The Niti Aayog is working towards a launch on Independence Day of the government’s latest flagship National Health Protection Scheme, which was announced in the Union Budget Thursday. Top officials in the Aayog said that Gandhi Jayanti, on October 2, was the “upper limit” deadline for the formal launch while the fullscale rollout, subject to the pace of work by states, is expected to take place in about one-and-a-half years. Consultations with states are expected to start next week.
“Gandhi Jayanti is the latest by which the scheme will be launched. We, in fact, are working towards an Independence Day launch. We are ready. Work has been going on for very long now,” said Niti Aayog member (health) Dr V K Paul.
The ambitious scheme aims to cover over 10 crore “poor and vulnerable” families — an estimated 50 crore individual beneficiaries — with coverage of up to Rs 5 lakh per family per year.
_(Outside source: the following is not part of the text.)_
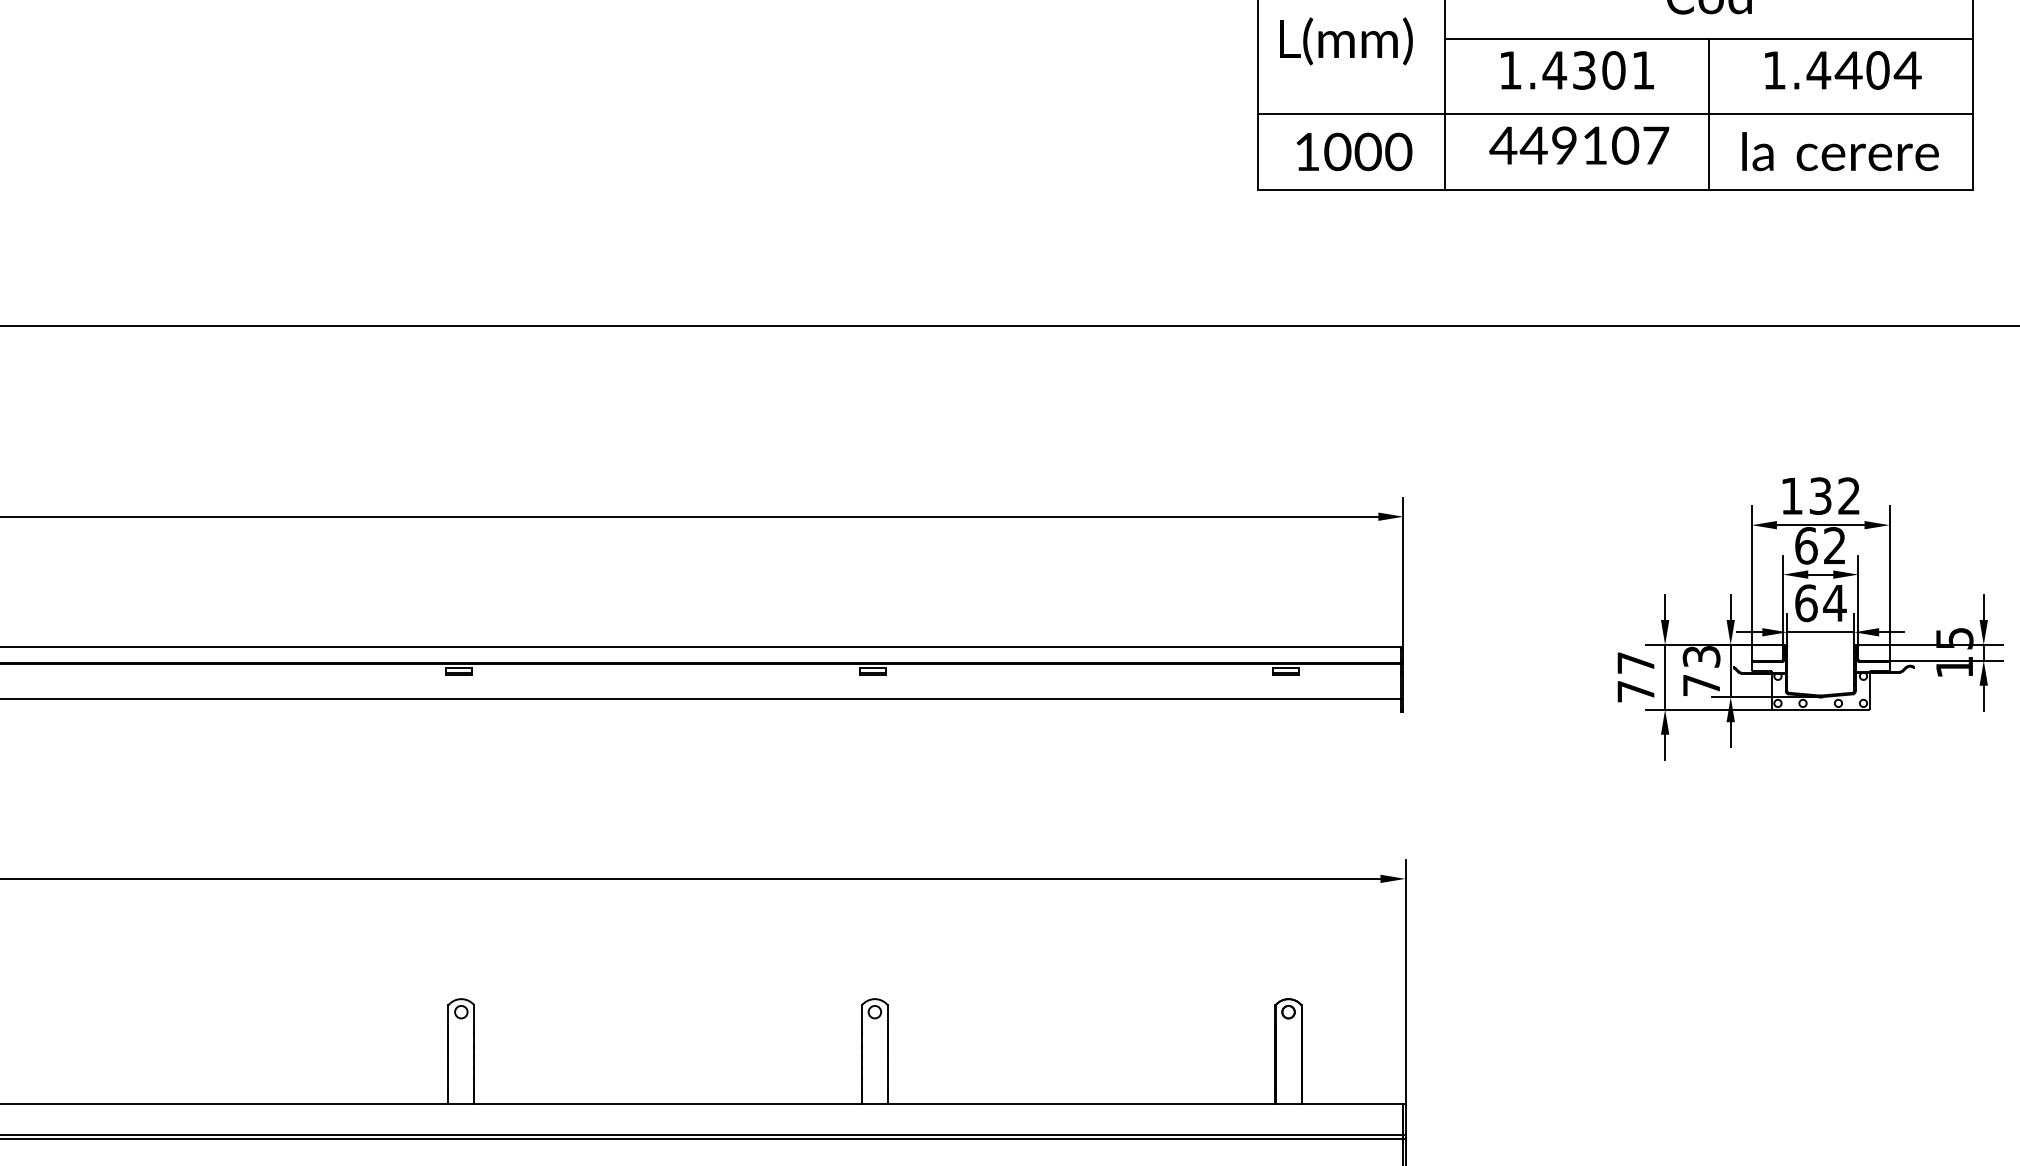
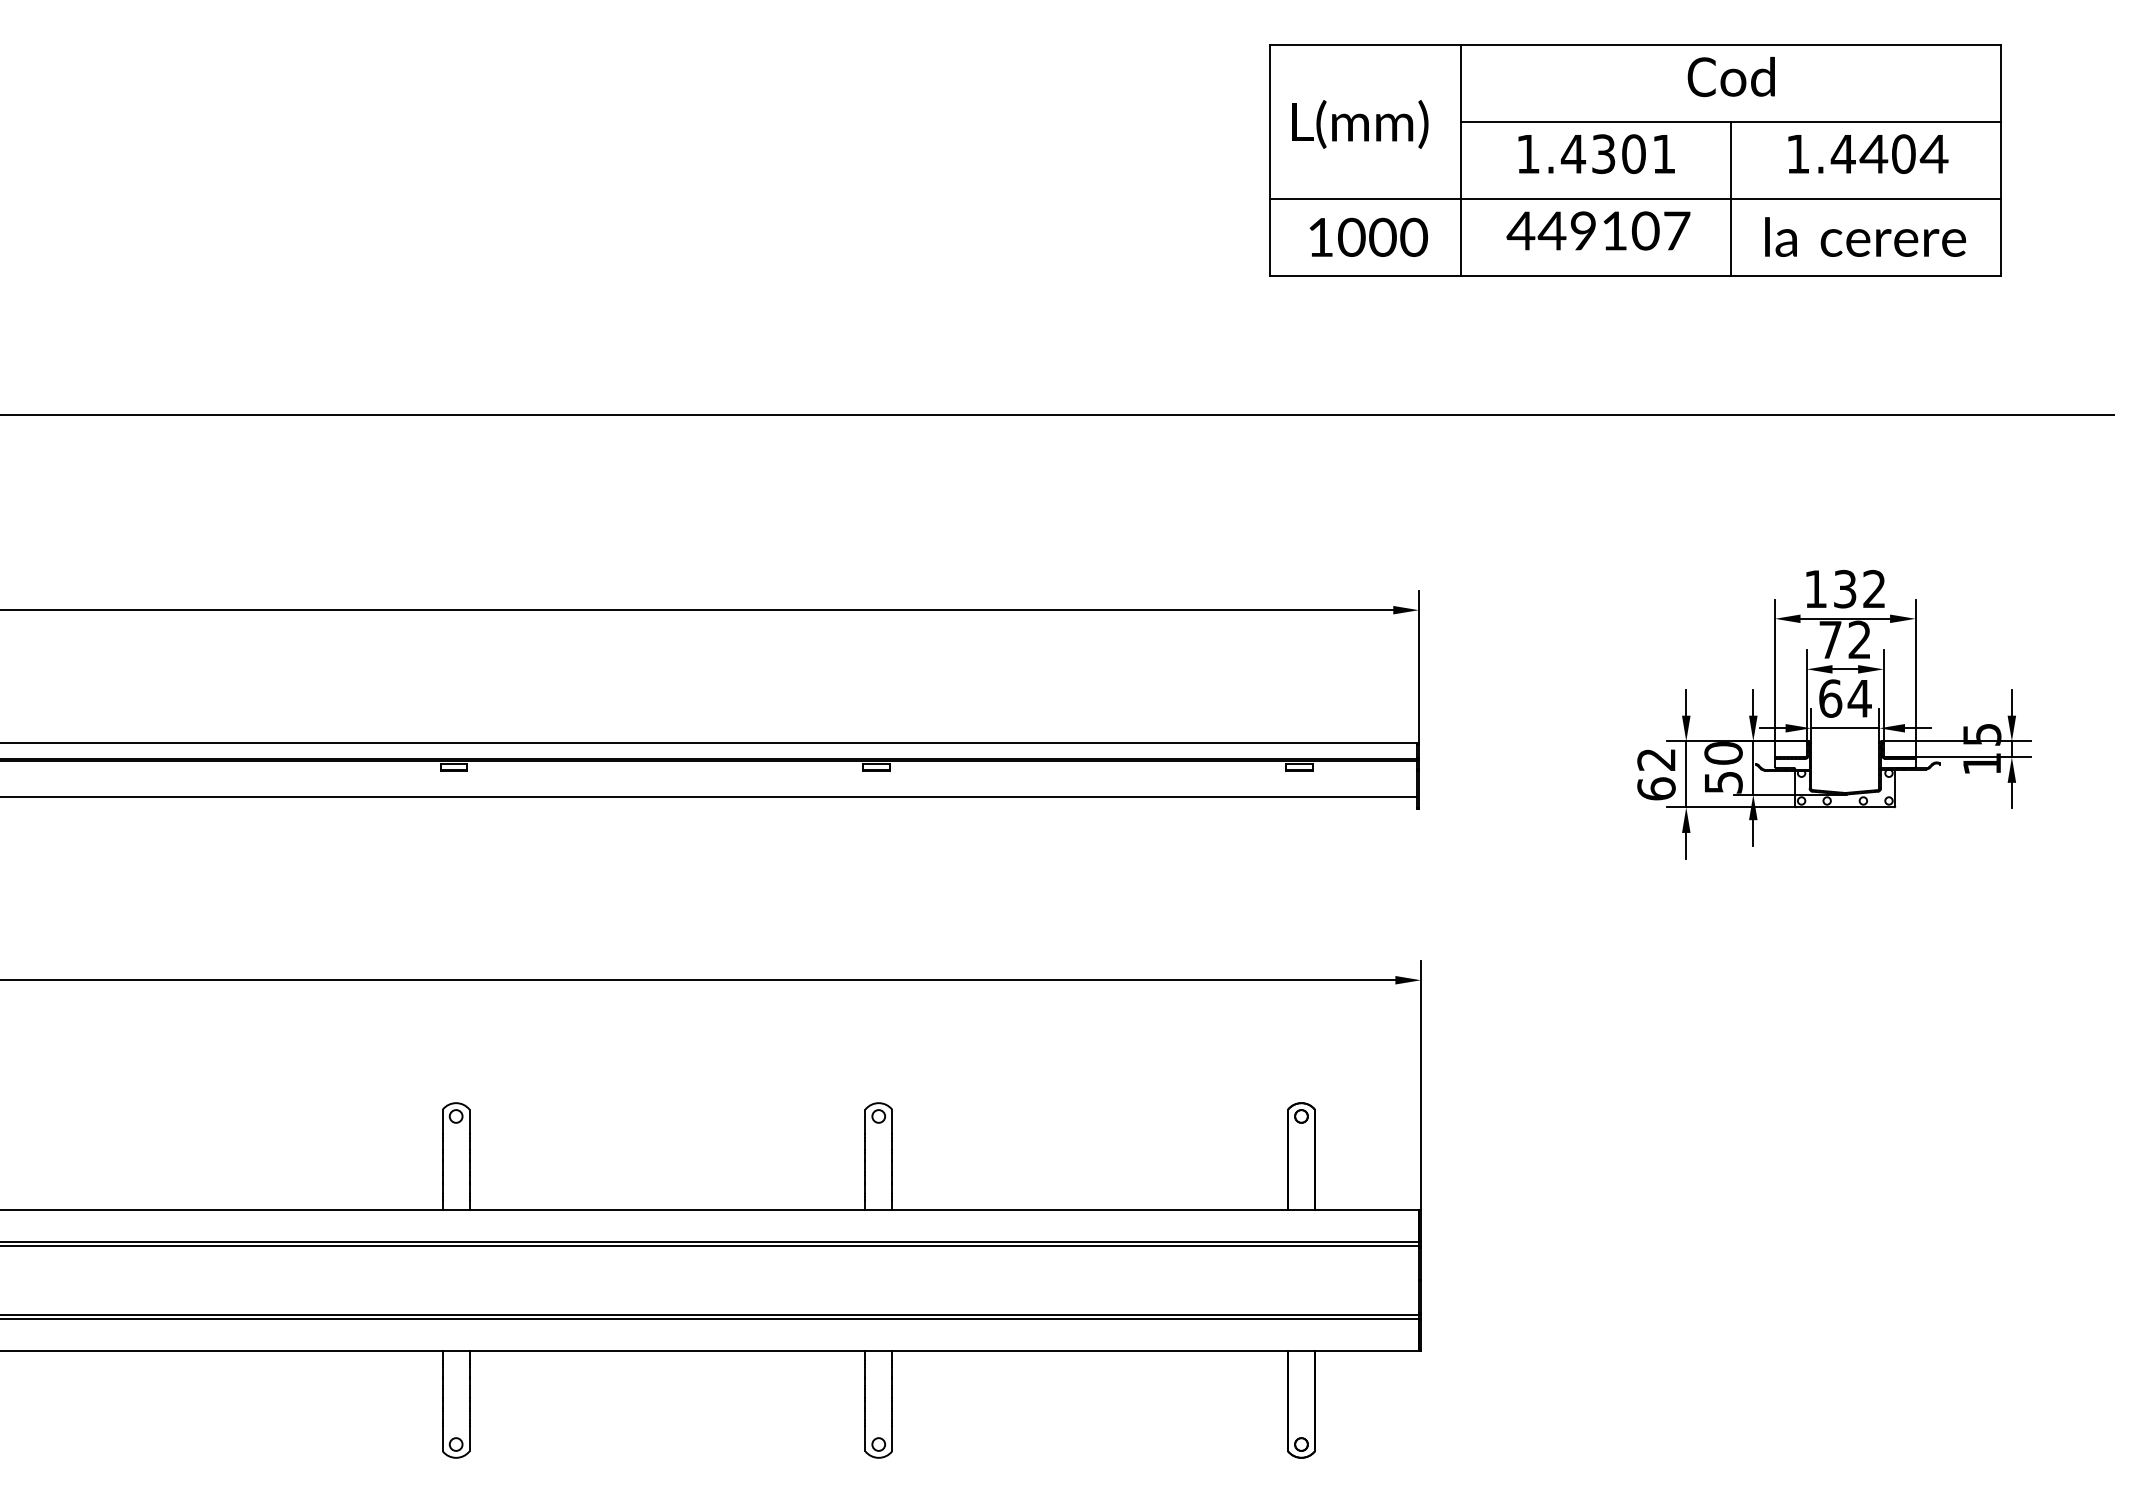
text: (1806, 545) -> (1830, 639), 62 -> 72
text: (1701, 670) -> (1723, 767), 73 -> 50
text: (1635, 677) -> (1656, 774), 77 -> 62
According to the Aayog’s projections, based on actuarial calculations, the premium for each family is likely to be between Rs 1,000-1,200 with the annual cost of the scheme in the range of Rs 12,000 crore. The tentative timelines drawn up are likely to get approvals from the Union Cabinet and the Expenditure Finance Committee by March, when the stakeholder consultations will take place. The tender’s deadline would be July.
According to projections, the expected coverage to be achieved in the first year is 50 per cent, and the money required around Rs 5,000-6,000 crore. So far, Rs 2,000 crore have been sanctioned.
Health Minister J P Nadda and Niti Aayog CEO Amitabh Kant said resources would not be an issue, especially with the announcement of a health and education cess that would bring in an additional Rs 11,000 crore according to Finance Minister Arun Jaitley. Kant said the real challenge was not resources but implementation.
Basing its calculations on the Rashtriya Swasthya Bima Yojana (RSBY), a successful insurance-based scheme for migrant workers, the Aayog has arrived at a premium amount of Rs 1,082 per family. This figure is based on the fact that for every RSBY beneficiary entitled to a maximum cover of Rs 30,000, the government pays a premium of Rs 500. There is no cap on family size in the proposed NHPS.
Asked about the NHPS format, Dr Paul said: “We are keen on a trust but because it is a federal structure and many states are already running their own health protection schemes, it is the prerogative of the states to decide whether the scheme will be trust-based or insurance-based.”
The proposal being worked out has safeguards for both formats.
For instance, insurance companies cannot make a profit of more than 20 per cent in administrative and other costs. Moreover, if there is a delay in payment by the company or a trust, there is a provision for payment of daily interest.
Although there are misgivings about insurance-based models, the RSBY, which falls in this category, is regarded as a success while the trust-based CGHS has seen an exodus of private hospitals because of delay in payment.
The modality is crucial because estimates of the scheme’s expenses are based on the assumption that it will be solely insurance-based. Currently, the 24 state governments that run health protection schemes use various models involving varying premiums paid by the government for coverage and the maximum cover provided.
Dispelling concerns about the scheme benefitting the private sector, Aayog director Dinesh Arora cited the example of Kerala where 55 per cent of money is being ploughed back into public sector institutions.
“It is about the public and the private sector competing for patients. Money will go to wherever patients go and patients will go where there is good service,” said Arora, a former health secretary in Kerala.
Incidentally, while the Budget announcement on NHPS came along with a Rs 1,200 crore preventive healthcare plan as part of a new programme called Ayushman Bharat, Nadda referred to this as NamoCare, inspired apparently by the Obamacare initiative in the US.
For the other component of Ayushman Bharat — the scheme for health and wellness centres — the Niti Aayog talks about centres being led not by doctors, given the dearth of trained practitioners, but by bridge course-qualified Ayush practitioners or nurse practitioners.
The issue of a bridge course that would allow practitioners of alternative medicine to practice allopathy is currently under the scrutiny of the Parliamentary standing committee of health and family welfare.